• **Task to complete**
Pull the text read from each page out of the records below and copy it line for line without any changes. Leave the pictures out of your answer.

• **Dataset entries**
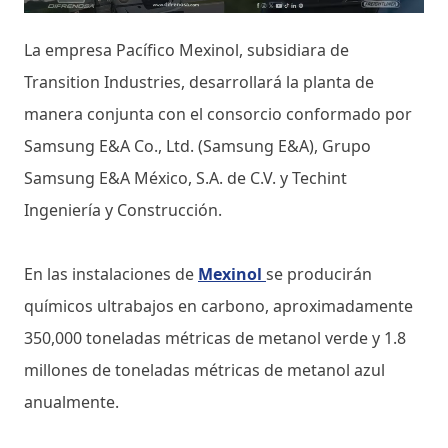
La empresa Pacífico Mexinol, subsidiara de
Transition Industries, desarrollará la planta de
manera conjunta con el consorcio conformado por
Samsung E&A Co., Ltd. (Samsung E&A), Grupo
Samsung E&A México, S.A. de C.V. y Techint
Ingeniería y Construcción.
En las instalaciones de
Mexinol
se producirán
químicos ultrabajos en carbono, aproximadamente
350,000 toneladas métricas de metanol verde y 1.8
millones de toneladas métricas de metanol azul
anualmente.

• **Written response**
La empresa Pacífico Mexinol, subsidiara de
Transition Industries, desarrollará la planta de
manera conjunta con el consorcio conformado por
Samsung E&A Co., Ltd. (Samsung E&A), Grupo
Samsung E&A México, S.A. de C.V. y Techint
Ingeniería y Construcción.
En las instalaciones de
Mexinol
se producirán
químicos ultrabajos en carbono, aproximadamente
350,000 toneladas métricas de metanol verde y 1.8
millones de toneladas métricas de metanol azul
anualmente.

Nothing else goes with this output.